Goods and services such as transport, communications and housing are
especially pricey, he said - mainly because the supply of decent housing
and infrastructure falls far behind demand.
Chad’s government spokesman did not immediately respond to a request for comment.
LUXURY PRODUCTS
Like many Chadians of his generation, Williams Deonodji Ngargoto has a
good job but, in his thirties, still lives with his parents, siblings
and cousins in the family home.
It is tradition to live with your family until you are married, he said, but also a necessity due to the rising cost of rent.
Frustrated with their situation after university, Ngargoto and a group
of friends in 2014 created the Association Against the High Cost of
Living, for which he is now the spokesman.
They hold protests and press conferences, and try to pressure the government to introduce reforms.
The group has had some successes, Ngargoto said, such as a reduction in
the price of cooking fuel earlier this year and in 2017 the elimination
of a tax on trucks entering N’Djamena market.
In May the government launched a “fair prices” initiative to reduce
consumer prices for food products throughout the country, but Ngargoto
said it has made little difference.
The Central African nation has been weighed down by drought, a refugee
crisis and a costly military campaign to combat militant group Boko
Haram, which is based in neighbouring Nigeria but wages attacks across
the region.
The number of Chadians living in poverty is projected to reach 6.3
million in 2019 up from 4.7 million in 2011, according to the World
Bank. The population is about 16 million.
On the U.N. Human Development Index, which measures health, education
and quality of life, Chad ranks third to last in the world.

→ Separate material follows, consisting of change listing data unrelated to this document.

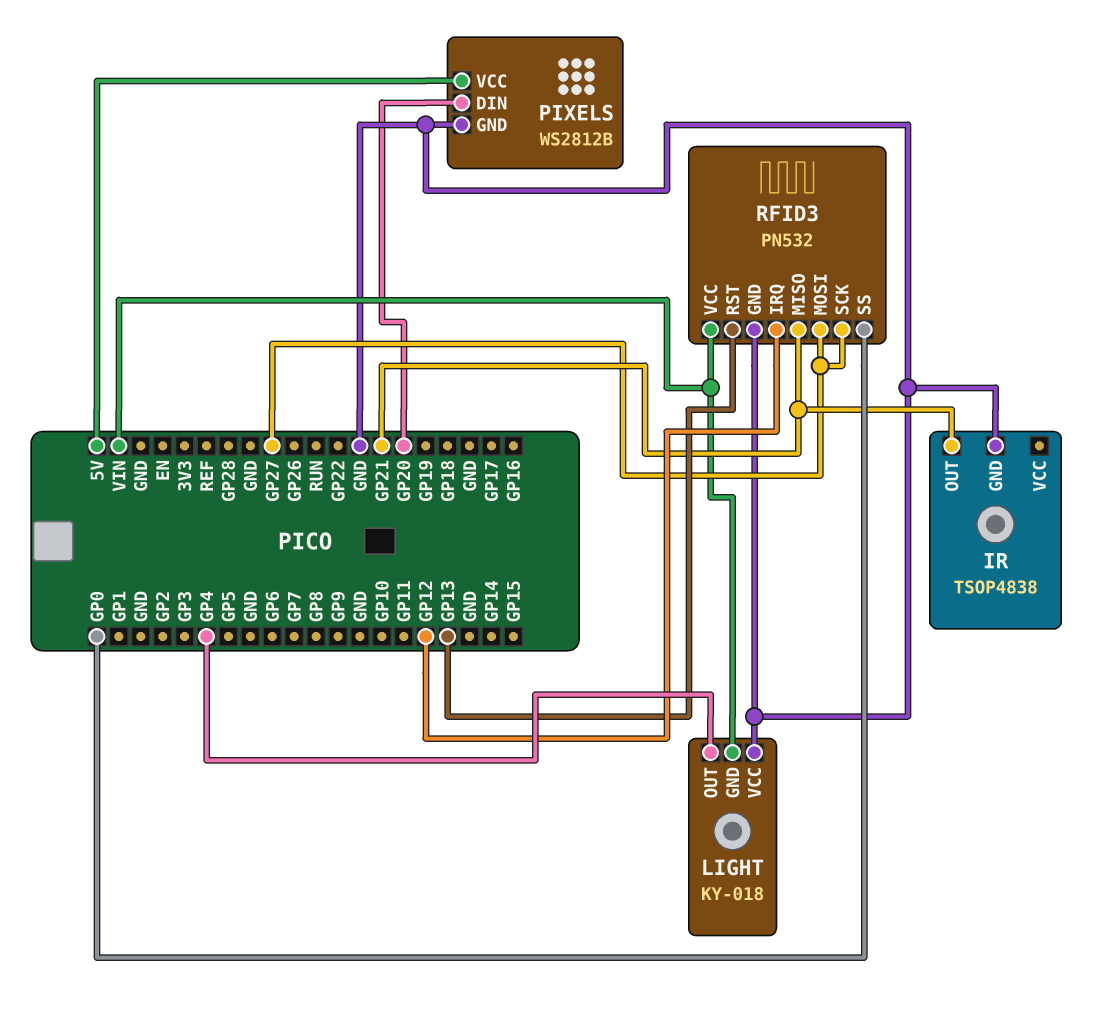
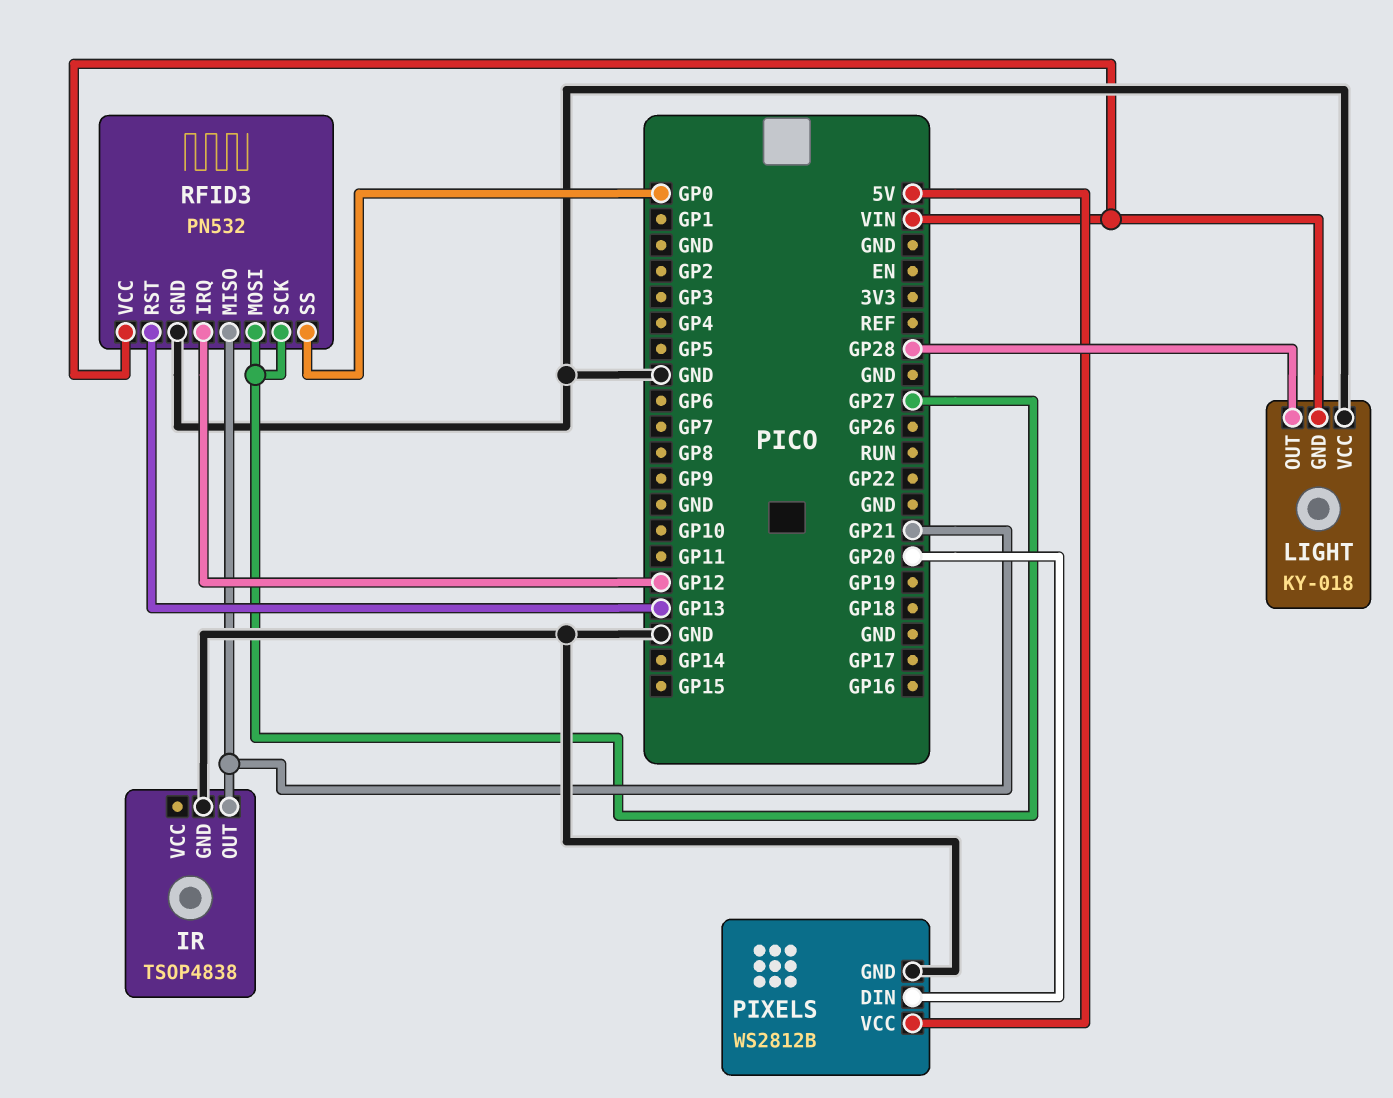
LIGHT pin OUT: GP4 -> GP28

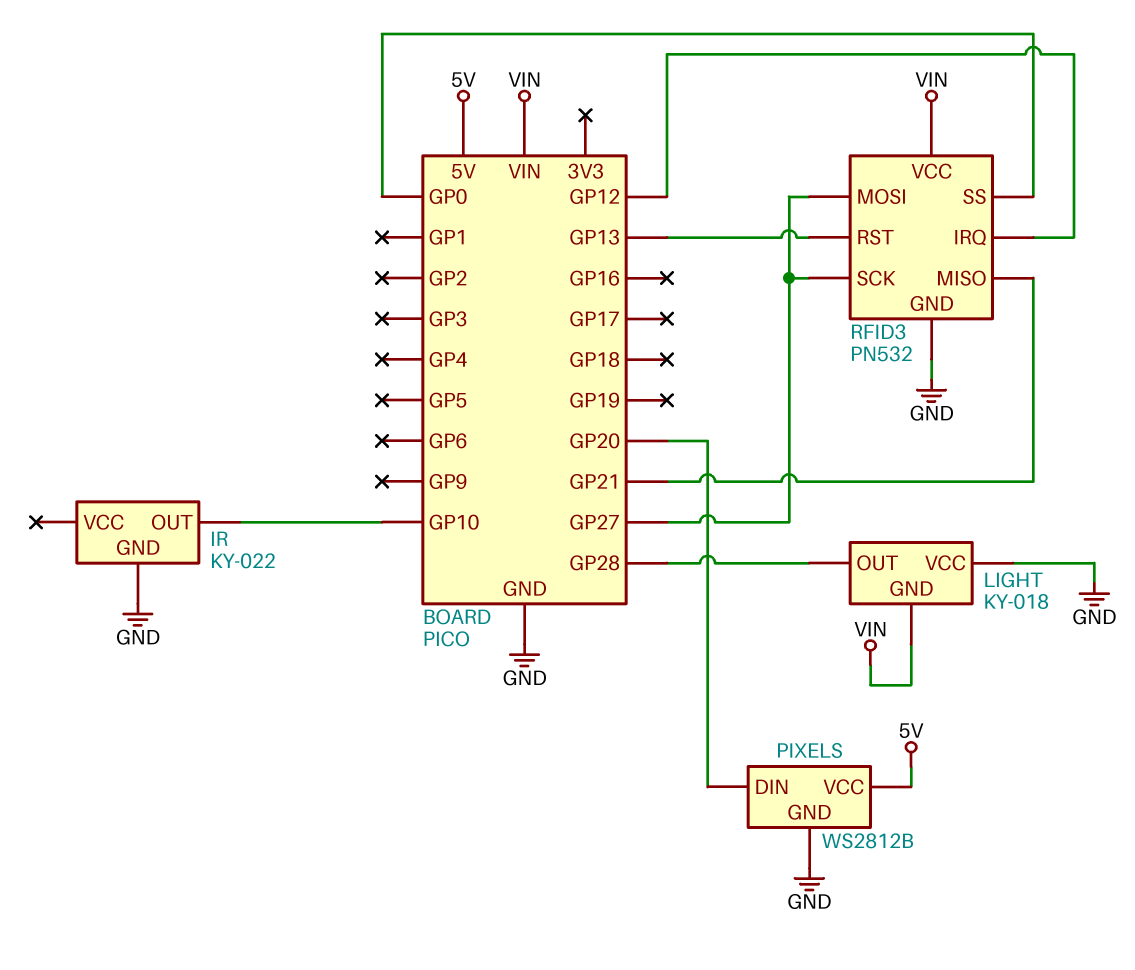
IR: TSOP4838 -> KY-022
IR pin OUT: GP21 -> GP10

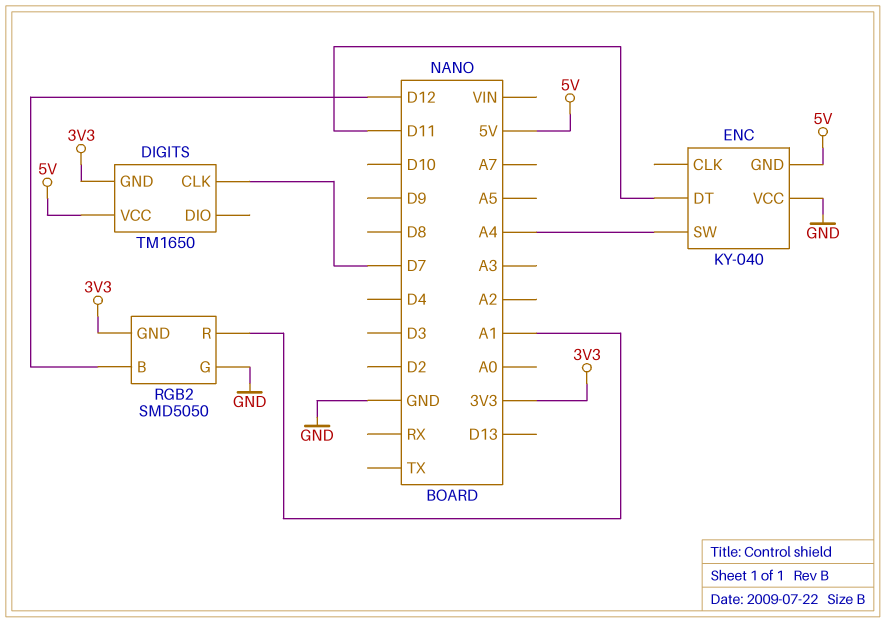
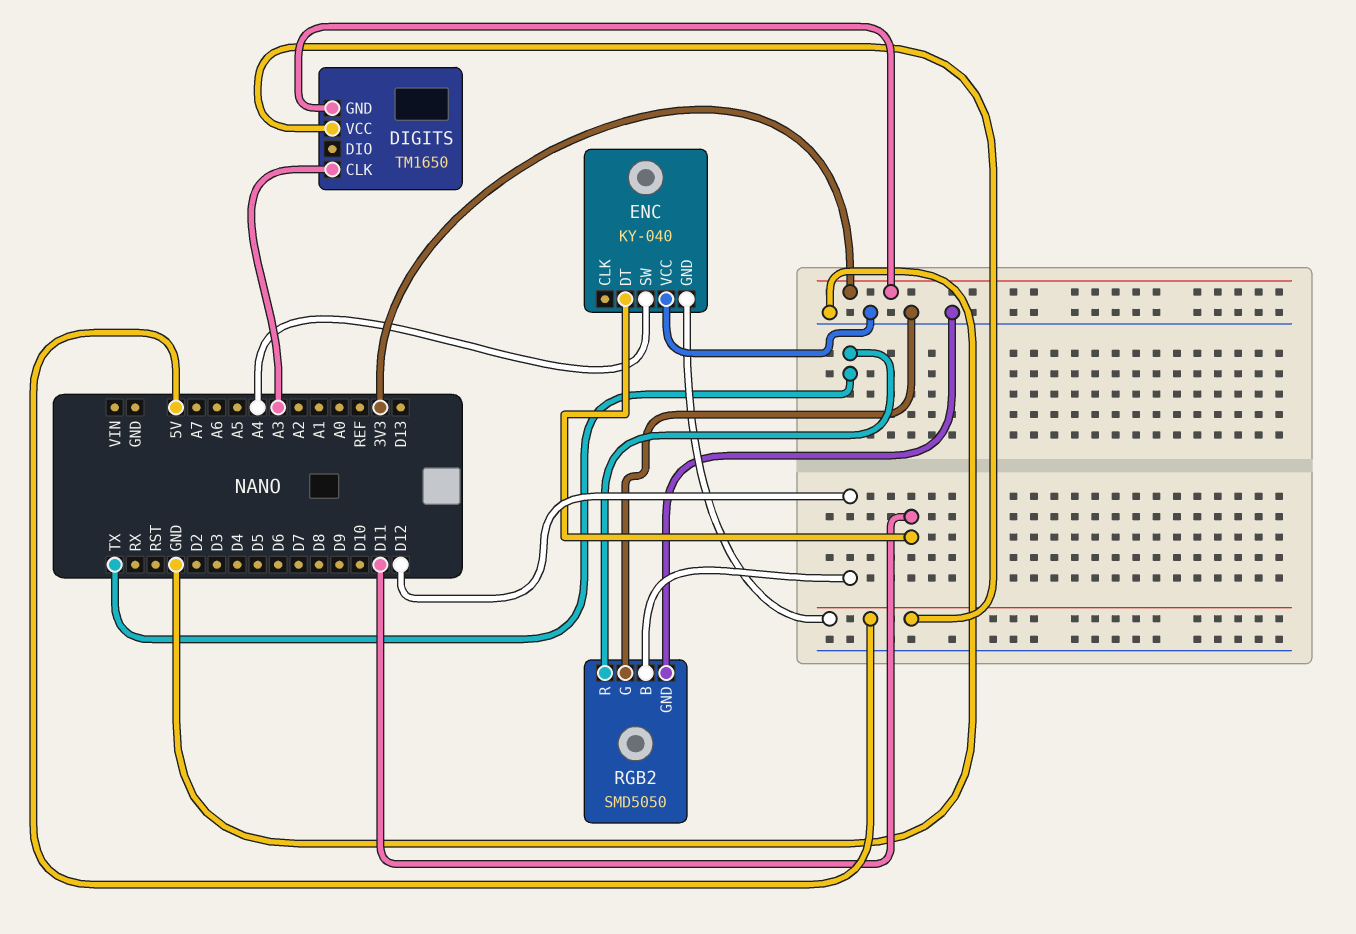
DIGITS pin CLK: D7 -> A3
RGB2 pin GND: 3V3 -> GND
RGB2 pin R: A1 -> TX

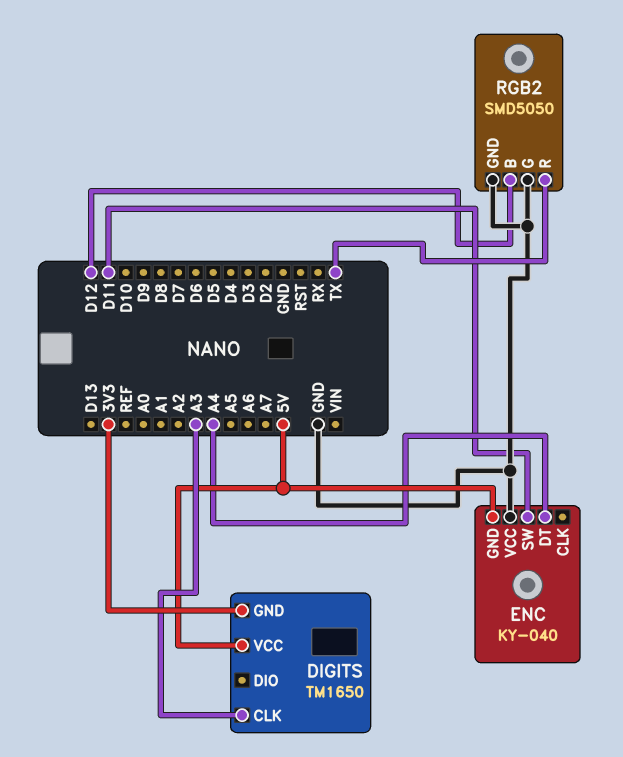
ENC pin DT: D11 -> A4
ENC pin SW: A4 -> D11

In N’Djamena’s “European quarter”, as some locals call it, guards sit
outside modern apartment buildings and restaurants favoured by
expatriates.
In neighbourhoods further from the centre, the streets are unpaved and
people pump water in dirt courtyards. This is where Ngargoto lives with
his family, just within city limits where he said a room costs about
40,000 CFA francs ($68) a month to rent.
But even that is unaffordable for many, who instead live across a bridge
where the landscape becomes rural, with small houses scattered through
scrubland. This neighbourhood, called Toukra, is home to many
middle-class commuters, said Ngargoto.
Alongside the one paved road, students and professionals walked in the sun hoping to hitch a ride into town.
There is no water or electricity network here, so houses are powered with generators if residents can afford it.
If not, they go without.
“Water and electricity have become luxury products in Chad,” said
Ngargoto, who plans to build a house in this neighbourhood when he can
afford it.
GETTING WORSE
Chad’s expat population has grown in the last decade with the
development of the oil sector, the military operation against Boko Haram
and the humanitarian crisis that came with it, said Paul Melly, a
consulting fellow at London-based think tank Chatham House.
These changes “put much more pressure on the available space that
expatriate people would consider acceptable or secure,” he said, raising
prices and pushing poor people further out.
Private developers are generally keener to build luxury apartments than
affordable housing if there is someone to pay for it, which expats are,
said Nakamura.
“The formal housing supply is very limited in many African cities, so
for ordinary people there is no chance to live in decent, non-slum
housing,” he said.
Transport can also become expensive because it is limited and inefficient in fast-growing cities, he added.
“Without developing more adequate infrastructure, there’s no way cost of living can be reduced in the future,” said Nakamura.
About 40% of people in Africa live below the global poverty line of
$1.90 a day, according to the World Bank’s latest figures, and the
majority of the poor still live in rural areas.
But Africa is rapidly urbanising as people abandon the countryside in
search of jobs, meaning that poorer citizens will start to shift toward
cities where the pressure on transport and housing will only get worse,
Nakamura said.
“Without adequate actions, we will see a clear rise in urban poverty,” he said. “It’s not a negligible issue at all.”